On 13 May 1915, King George V struck the names of seven German and Austrian royals (some of whom had never been British) from the roll of Knights of the Most Noble Order of the Garter; but peerage titles cannot be withdrawn except by Act of Parliament. In 1917, therefore, Parliament passed the Titles Deprivation Act authorising the deprivation of peerage titles, as well as princely dignities.

==Special committee of the Privy Council==
The act allowed the King to establish a committee of the Privy Council, which was to include at least two members of the Judicial Committee of the Privy Council. The committee was empowered to take evidence and report the names of British peers or princes "who have, during the present war, borne arms against His Majesty or His Allies, or who have adhered to His Majesty's enemies". The report would then be laid before both Houses of Parliament; if neither House passed a motion disapproving of the report within forty days, it was to be submitted to the King, and the people named would lose their British titles.

Thereafter, a successor of a person that was deprived of a peerage would be allowed to petition the Crown for the restoration of a deprived title; the petition would be referred to a committee of the Privy Council, which would recommend whether the petitioner be reinstated or not. In no event, however, did the act "affect the title or succession of any person to any estates or other property".

Under the act, the King appointed to the committee:
- Lord Finlay (Lord Chancellor)
- Lord Sandhurst (Lord Chamberlain of the Household)
- The Marquess of Lansdowne
- The Marquess of Crewe
- Lord Newton
- Lord Stamfordham (Private Secretary to the Sovereign)
- Lord Sumner (a Lord of Appeal in Ordinary)

The committee was established by an Order in Council issued by the King on 27 November 1917.

The committee issued its report on 1 August 1918 and it was then laid before the Houses of Parliament. Since no resolution was passed by either House disapproving of the report, it was presented to the King on 28 March 1919, and on the same date, the King issued an Order in Council depriving the persons listed in the committee's report of their titles.

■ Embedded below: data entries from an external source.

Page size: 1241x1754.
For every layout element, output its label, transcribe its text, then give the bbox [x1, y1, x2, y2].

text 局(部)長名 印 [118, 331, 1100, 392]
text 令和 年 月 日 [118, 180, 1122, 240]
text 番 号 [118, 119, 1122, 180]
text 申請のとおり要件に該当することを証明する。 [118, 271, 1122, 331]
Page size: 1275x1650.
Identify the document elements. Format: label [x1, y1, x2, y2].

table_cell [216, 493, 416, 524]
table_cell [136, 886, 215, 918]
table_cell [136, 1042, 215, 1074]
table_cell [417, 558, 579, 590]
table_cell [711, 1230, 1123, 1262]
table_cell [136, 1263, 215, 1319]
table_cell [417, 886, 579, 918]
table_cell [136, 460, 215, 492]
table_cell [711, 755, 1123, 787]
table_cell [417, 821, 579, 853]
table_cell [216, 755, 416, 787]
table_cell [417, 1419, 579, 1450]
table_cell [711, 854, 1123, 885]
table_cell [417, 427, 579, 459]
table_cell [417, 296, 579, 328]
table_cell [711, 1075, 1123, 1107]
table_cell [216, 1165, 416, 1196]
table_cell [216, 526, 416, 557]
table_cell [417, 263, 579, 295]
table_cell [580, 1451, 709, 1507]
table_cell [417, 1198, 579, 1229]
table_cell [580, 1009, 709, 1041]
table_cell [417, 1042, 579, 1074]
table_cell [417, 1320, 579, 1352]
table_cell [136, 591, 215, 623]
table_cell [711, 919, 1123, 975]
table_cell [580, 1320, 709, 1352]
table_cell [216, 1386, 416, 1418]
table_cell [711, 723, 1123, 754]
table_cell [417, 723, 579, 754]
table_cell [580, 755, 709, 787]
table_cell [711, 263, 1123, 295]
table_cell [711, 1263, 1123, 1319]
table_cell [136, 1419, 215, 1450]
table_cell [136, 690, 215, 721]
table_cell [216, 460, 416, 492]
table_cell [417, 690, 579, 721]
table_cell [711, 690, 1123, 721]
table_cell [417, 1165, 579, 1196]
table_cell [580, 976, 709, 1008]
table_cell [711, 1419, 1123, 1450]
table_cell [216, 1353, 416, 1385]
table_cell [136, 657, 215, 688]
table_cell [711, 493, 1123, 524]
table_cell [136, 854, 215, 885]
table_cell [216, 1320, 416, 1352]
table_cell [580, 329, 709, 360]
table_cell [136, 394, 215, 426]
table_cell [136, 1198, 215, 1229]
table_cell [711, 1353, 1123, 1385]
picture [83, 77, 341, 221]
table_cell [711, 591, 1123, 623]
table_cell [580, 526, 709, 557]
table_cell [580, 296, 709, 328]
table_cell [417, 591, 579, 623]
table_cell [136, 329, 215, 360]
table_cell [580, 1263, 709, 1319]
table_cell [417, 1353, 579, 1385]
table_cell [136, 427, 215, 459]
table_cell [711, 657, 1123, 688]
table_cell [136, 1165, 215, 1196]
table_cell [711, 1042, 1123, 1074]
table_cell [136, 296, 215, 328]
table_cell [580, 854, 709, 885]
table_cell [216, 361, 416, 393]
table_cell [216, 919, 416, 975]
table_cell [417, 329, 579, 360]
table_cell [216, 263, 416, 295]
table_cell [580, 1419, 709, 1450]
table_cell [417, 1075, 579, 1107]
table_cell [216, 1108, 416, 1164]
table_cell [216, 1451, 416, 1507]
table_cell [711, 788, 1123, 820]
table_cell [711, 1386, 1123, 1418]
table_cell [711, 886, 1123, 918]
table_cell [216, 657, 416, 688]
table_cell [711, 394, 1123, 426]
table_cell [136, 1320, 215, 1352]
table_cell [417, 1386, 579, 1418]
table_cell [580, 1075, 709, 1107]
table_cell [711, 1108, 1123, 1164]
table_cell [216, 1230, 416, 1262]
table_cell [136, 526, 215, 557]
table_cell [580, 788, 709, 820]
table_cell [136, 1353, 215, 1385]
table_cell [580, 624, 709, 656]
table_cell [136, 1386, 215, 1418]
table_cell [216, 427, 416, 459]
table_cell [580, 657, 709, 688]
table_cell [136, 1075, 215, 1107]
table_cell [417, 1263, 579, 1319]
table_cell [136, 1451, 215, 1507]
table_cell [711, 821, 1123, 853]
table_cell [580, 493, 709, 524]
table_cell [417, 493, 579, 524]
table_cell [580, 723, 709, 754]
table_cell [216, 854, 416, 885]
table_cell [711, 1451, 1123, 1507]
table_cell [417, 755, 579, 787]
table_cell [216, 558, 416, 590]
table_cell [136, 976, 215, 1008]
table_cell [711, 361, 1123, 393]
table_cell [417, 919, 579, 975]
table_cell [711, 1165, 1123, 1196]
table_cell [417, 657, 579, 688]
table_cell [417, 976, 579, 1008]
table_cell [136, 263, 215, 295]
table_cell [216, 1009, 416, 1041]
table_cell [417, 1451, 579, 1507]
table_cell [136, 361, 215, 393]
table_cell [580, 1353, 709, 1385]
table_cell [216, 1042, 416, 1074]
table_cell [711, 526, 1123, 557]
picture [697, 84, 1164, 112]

==List of titles affected by the act ==
By the King's Order in Council of 28 March 1919, the following people were deprived of their titles (names listed in the form given in the Order in Council):

- His Royal Highness Charles Edward, Duke of Albany, Earl of Clarence and Baron Arklow
- His Royal Highness Ernest Augustus, Duke of Cumberland and Teviotdale, and Earl of Armagh
- His Highness Prince Ernest Augustus of Cumberland (son and heir-apparent of the Duke of Cumberland)
- Henry, Viscount Taaffe of Corren and Baron of Ballymote

In addition to the Dukedom of Albany and the Dukedom of Cumberland and Teviotdale (the latter title being represented by two of the four people above), the title of Viscount Taaffe was also lost by its bearer. The Viscounts Taaffe had emigrated from Ireland to Austria in the 1700s and had served the Austrian emperor since that time, even while their Irish title was confirmed as recently as 1860.

No descendant of the Dukedom of Albany or the Dukedom of Cumberland and Teviotdale has ever petitioned the Crown for the revival of their titles. The last heir to the Viscount Taaffe title, Richard Taaffe, also had not petitioned the Crown before his death in 1967, when the title became extinct.